Often we want to load a CSS file on-demand by inserting a link node. And we want to know when the file finished loading in order to call a callback function for example.

Long story short: turns out this is harder than it should be and really unnecessary hard in Firefox. I hereby beg on behalf of many frustrated developers: please, Firefox 4, please fire a load event when a stylesheet loads.

Update:
If you think this is "a change we can believe in", tell the browser vendors to fire a load event on link elements as the HTML5 standard mandates. Here's the list of bugs for each browser to comment on and point people to:

Here's what the standard says:

"Once the attempts to obtain the resource and its critical subresources are complete, the user agent must, if the loads were successful, queue a task to fire a simple event named load at the link element"

With that out of the way, let's see what we have here.

// my callback function
// which relies on CSS being loaded
function CSSDone() {
  alert('zOMG, CSS is done');
}
  
 
// load me some stylesheet
var url = "http://tools.w3clubs.com/pagr/1.sleep-1.css",
    head = document.getElementsByTagName('head')[0];
    link = document.createElement('link');
 
link.type = "text/css";
link.rel = "stylesheet"
link.href = url;
 
// MAGIC
// call CSSDone() when CSS arrives
 
head.appendChild(link);

Options for the magic part, sorted from nice-and-easy to ridiculous

  1. listen to link.onload
  2. listen to link.addEventListener('load')
  3. listen to link.onreadystatechange
  4. setTimeout and check for changes in document.styleSheets
  5. setTimeout and check for changes in the styling of a specific element you create but style with the new CSS

5th option is too crazy and assumes you have control over the content of the CSS, so forget it. Plus it checks for current styles in a timeout meaning it will flush the reflow queue and can be potentially slow. The slower the CSS to arrive, the more reflows. So, really, forget it.

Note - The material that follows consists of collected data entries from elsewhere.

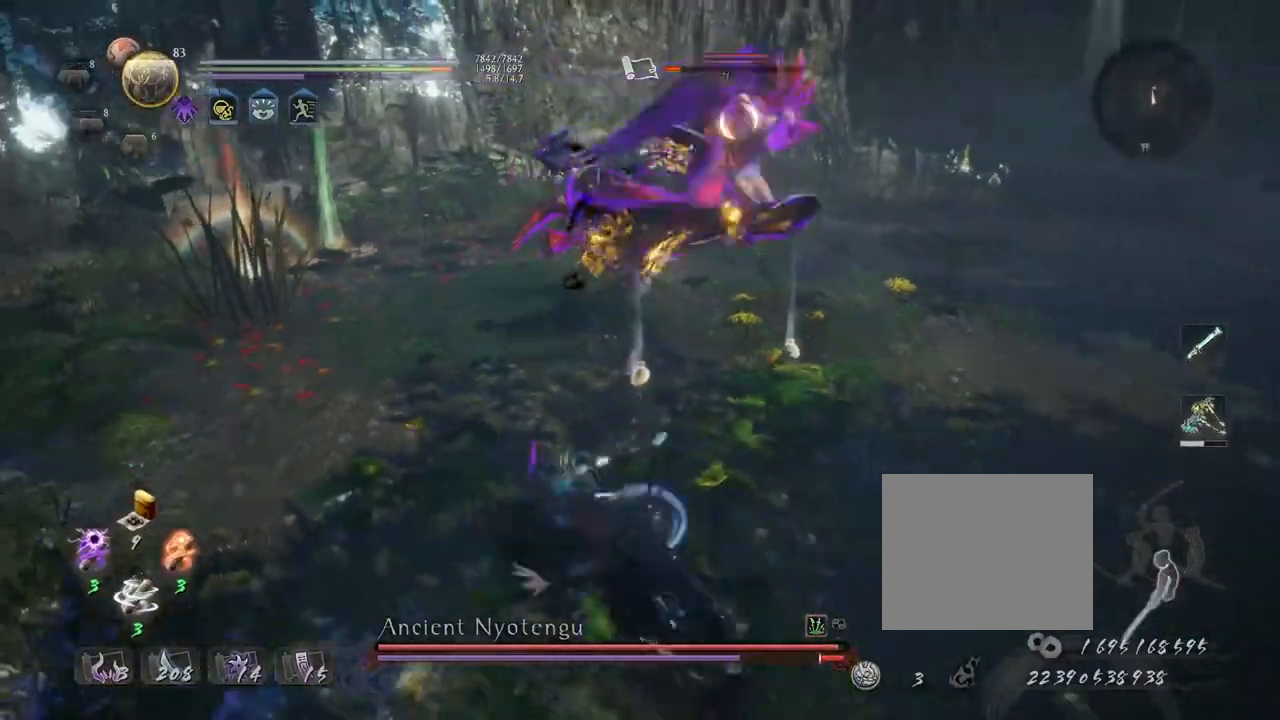
{"buttons": ["CROSS", "L1"], "left_stick": "up-right", "right_stick": "center", "events": [[283, "left_stick", "up-right"], [317, "L1", "down"], [417, "CROSS", "down"]]}
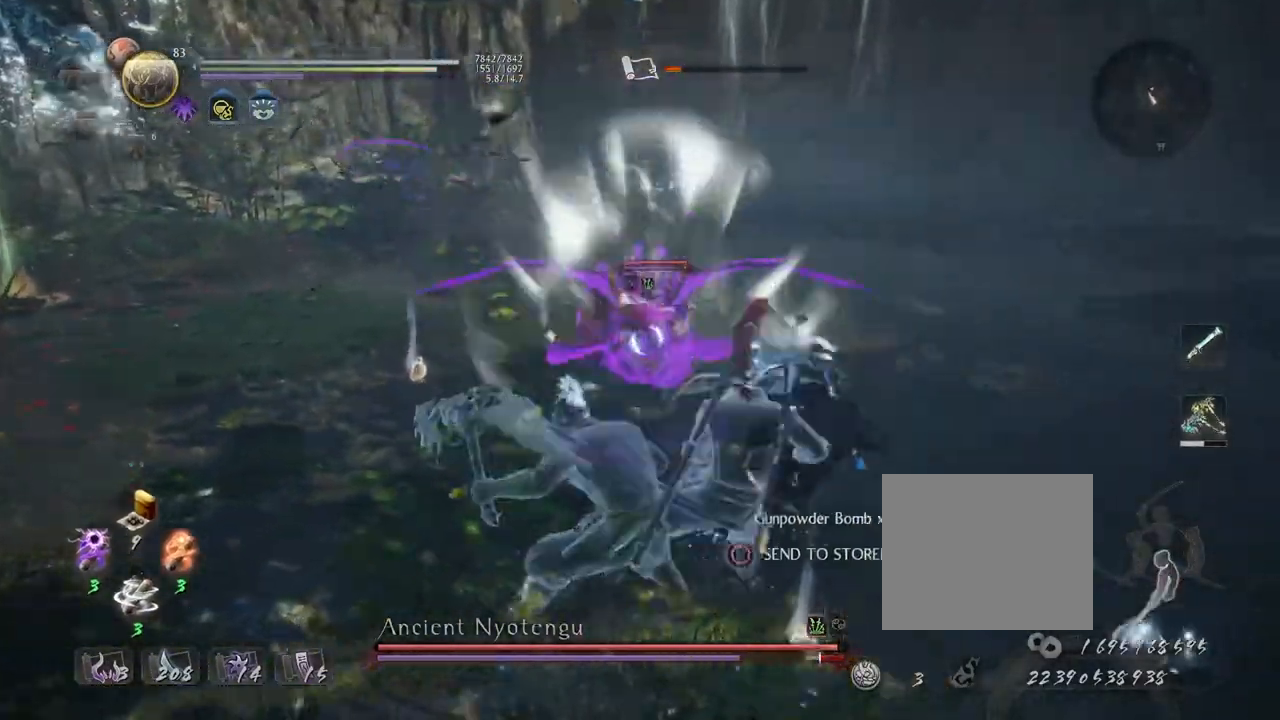
{"buttons": [], "left_stick": "center", "right_stick": "center"}
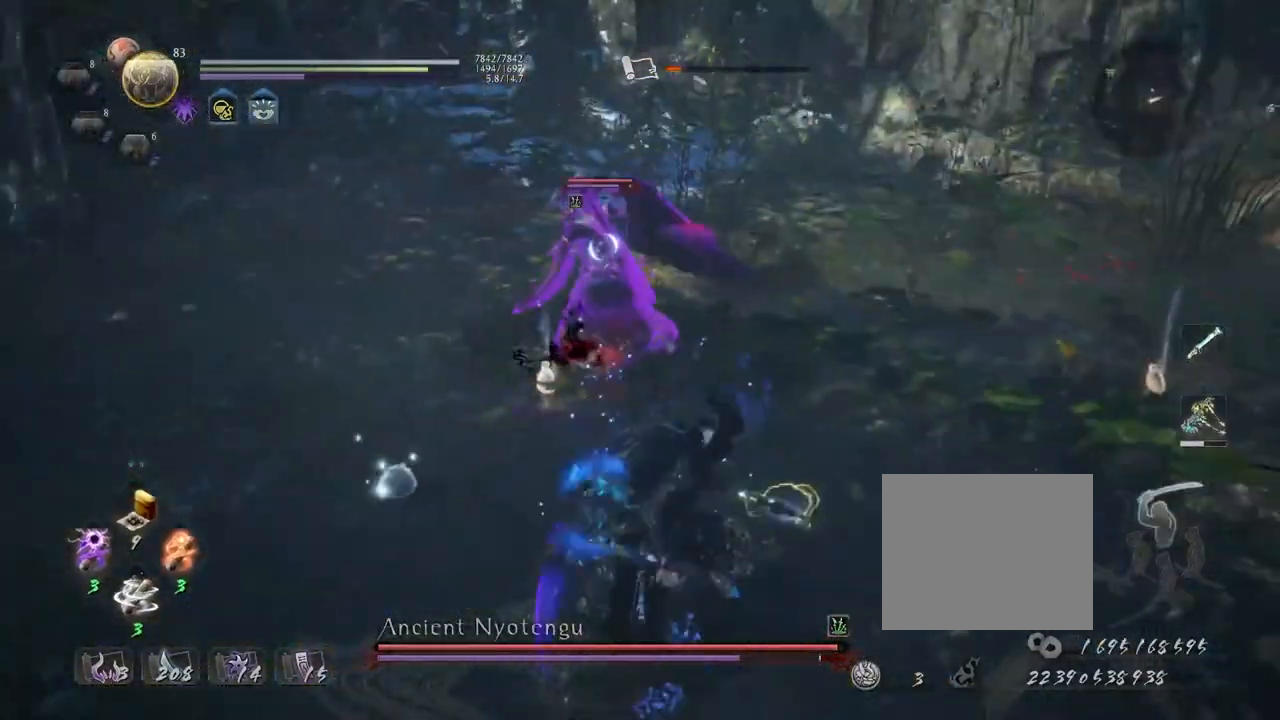
{"buttons": [], "left_stick": "center", "right_stick": "center", "events": [[333, "R1", "down"], [333, "SQUARE", "down"], [433, "SQUARE", "up"], [450, "R1", "up"]]}
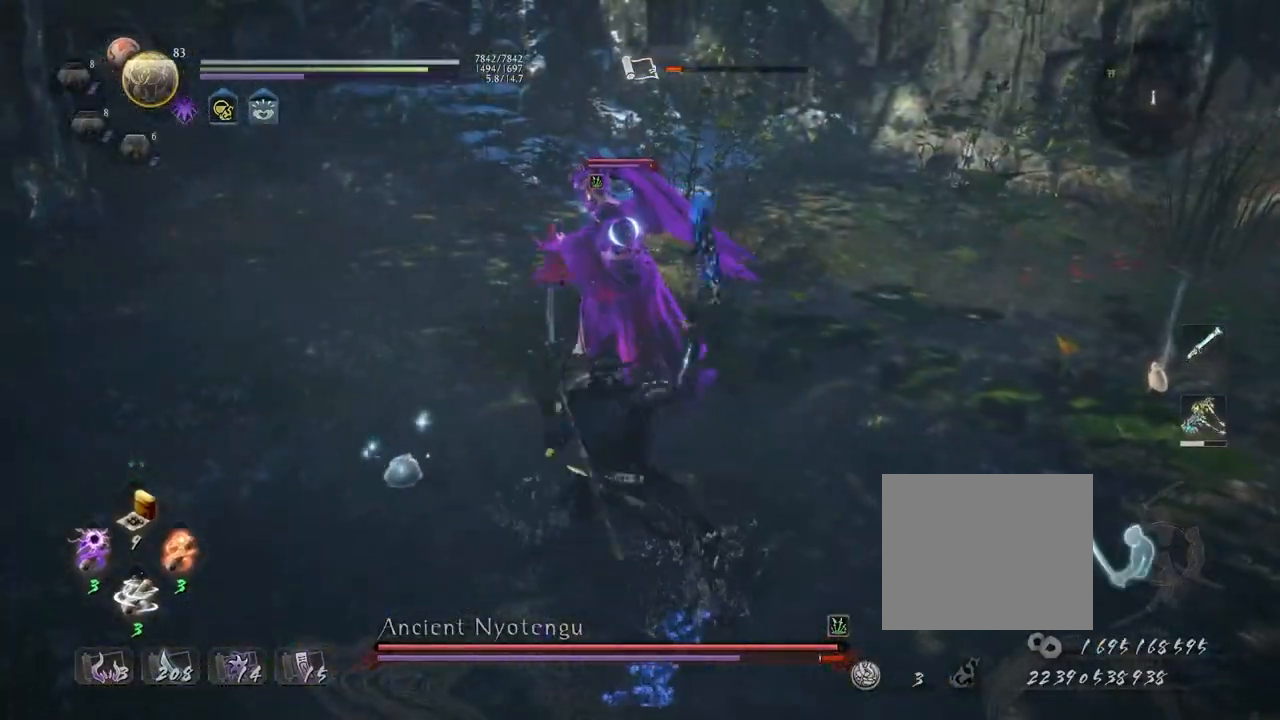
{"buttons": [], "left_stick": "center", "right_stick": "center", "events": []}
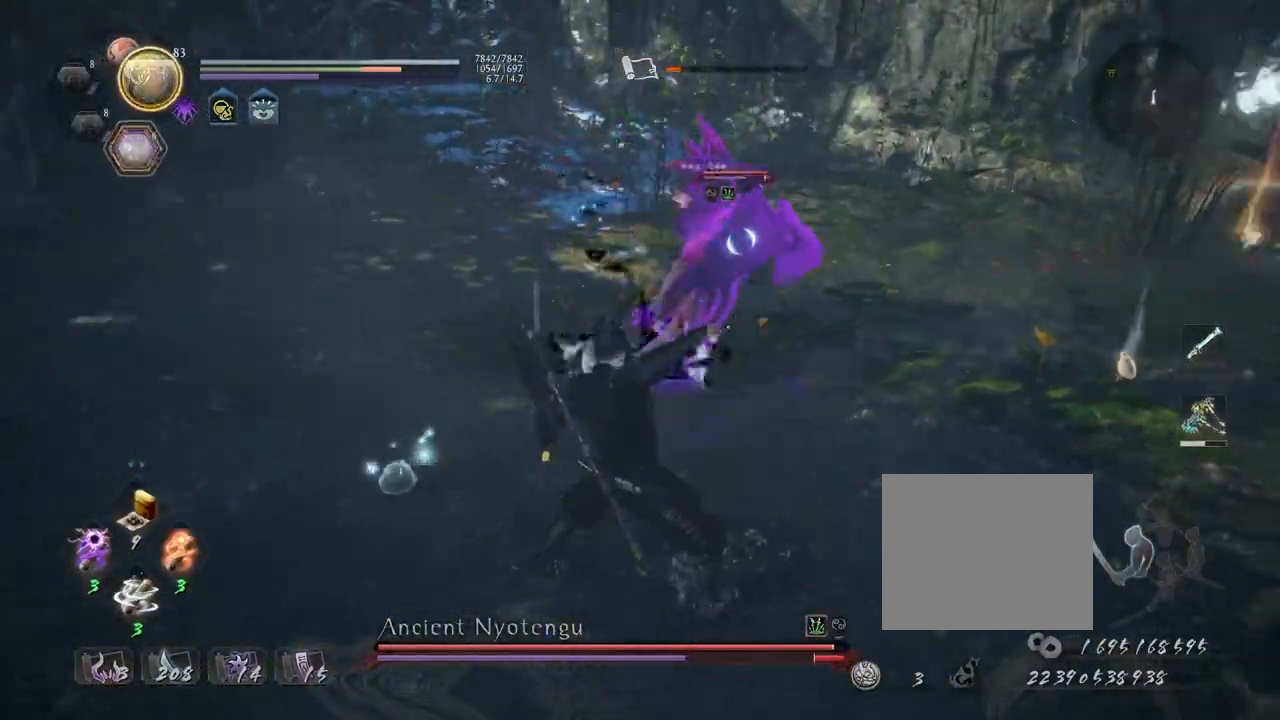
{"buttons": ["CROSS", "L1"], "left_stick": "up", "right_stick": "center", "events": [[133, "R1", "down"], [233, "SQUARE", "down"], [267, "R1", "up"], [300, "SQUARE", "up"], [383, "L1", "down"], [383, "left_stick", "up"], [467, "CROSS", "down"]]}
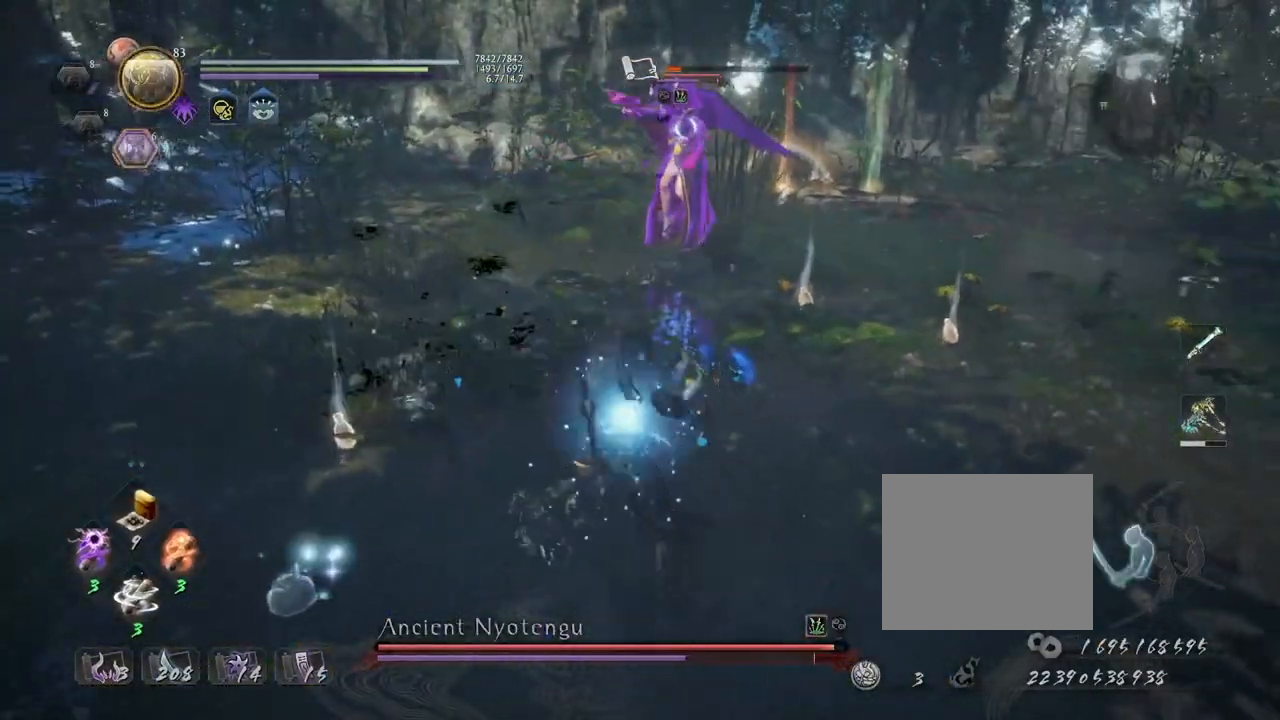
{"buttons": [], "left_stick": "center", "right_stick": "center", "events": [[50, "CROSS", "up"], [67, "L1", "up"], [83, "left_stick", "center"], [150, "SQUARE", "down"], [217, "SQUARE", "up"], [350, "R1", "down"], [383, "CROSS", "down"], [450, "R1", "up"], [483, "CROSS", "up"]]}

So how about implementing the magic?

  // MAGIC
  // #1
  link.onload = function () {
    CSSDone('onload listener');
  }
  // #2
  if (link.addEventListener) {
    link.addEventListener('load', function() {
      CSSDone("DOM's load event");
    }, false);
  }
  // #3
  link.onreadystatechange = function() {
    var state = link.readyState;
    if (state === 'loaded' || state === 'complete') {
      link.onreadystatechange = null;
      CSSDone("onreadystatechange");
    }
  };
  
  // #4
  var cssnum = document.styleSheets.length;
  var ti = setInterval(function() {
    if (document.styleSheets.length > cssnum) {
      // needs more work when you load a bunch of CSS files quickly
      // e.g. loop from cssnum to the new length, looking
      // for the document.styleSheets[n].href === url
      // ...
      
      // FF changes the length prematurely :()
      CSSDone('listening to styleSheets.length change');
      clearInterval(ti);
      
    }
  }, 10);
  
  // MAGIC ends

Test

Test page - riiiight here. I'm loading a CSS file delayed two seconds on the server. Attaching all those event listeners and timeouts above. Adding another timeout that just says "... and two seconds later ... " after (you guessed it!) two seconds. Now observing los resultados...

Results

  • IE fires readystatechange and load (tested years ago, too lazy to test now again). Now with IE9 maybe addEventListener will work too?
  • Firefox (like before) fires nothing. It updates the length of document.styleSheets immediately, not waiting for the file to actually arrive. So the outcome in my test log is:
    zOMG, CSS #1 is done: listening to styleSheets.length change
    ... and two seconds later ...
    
  • Opera fires load via onload and via addEventListener too. Like FF it also increments document.styleSheets.length imm√©diatement. The outcome:
    zOMG, CSS #1 is done: listening to styleSheets.length change
    ... and two seconds later ...
    zOMG, CSS #1 is done: onload listener
    zOMG, CSS #1 is done: DOM's load event
  • Chrome and Safari will not fire events but will update document.styleSheets only when the file arrives, yey!
    ... and two seconds later ...
    zOMG, CSS #1 is done: listening to styleSheets.length change

All in all, there's at least one way to tell when the stylesheet is loaded in each browser, except Firefox. Now that's embarrassing.

Is there really no hope for Firefox?

If you go really crazy than yes - implement magic #5 but it has serious drawbacks.

Otherwise the object trick should do - all browsers seem to fire load and/or readystatechange event consistently. Obviously it's a little more complicated. Although probably not as complicated as monitoring the document.styleSheets collection

I also tried MozAfterPaint - it might work but didn't for me, because my CSS didn't change anything on the page that required repaint. Obviously not a fit-all solution.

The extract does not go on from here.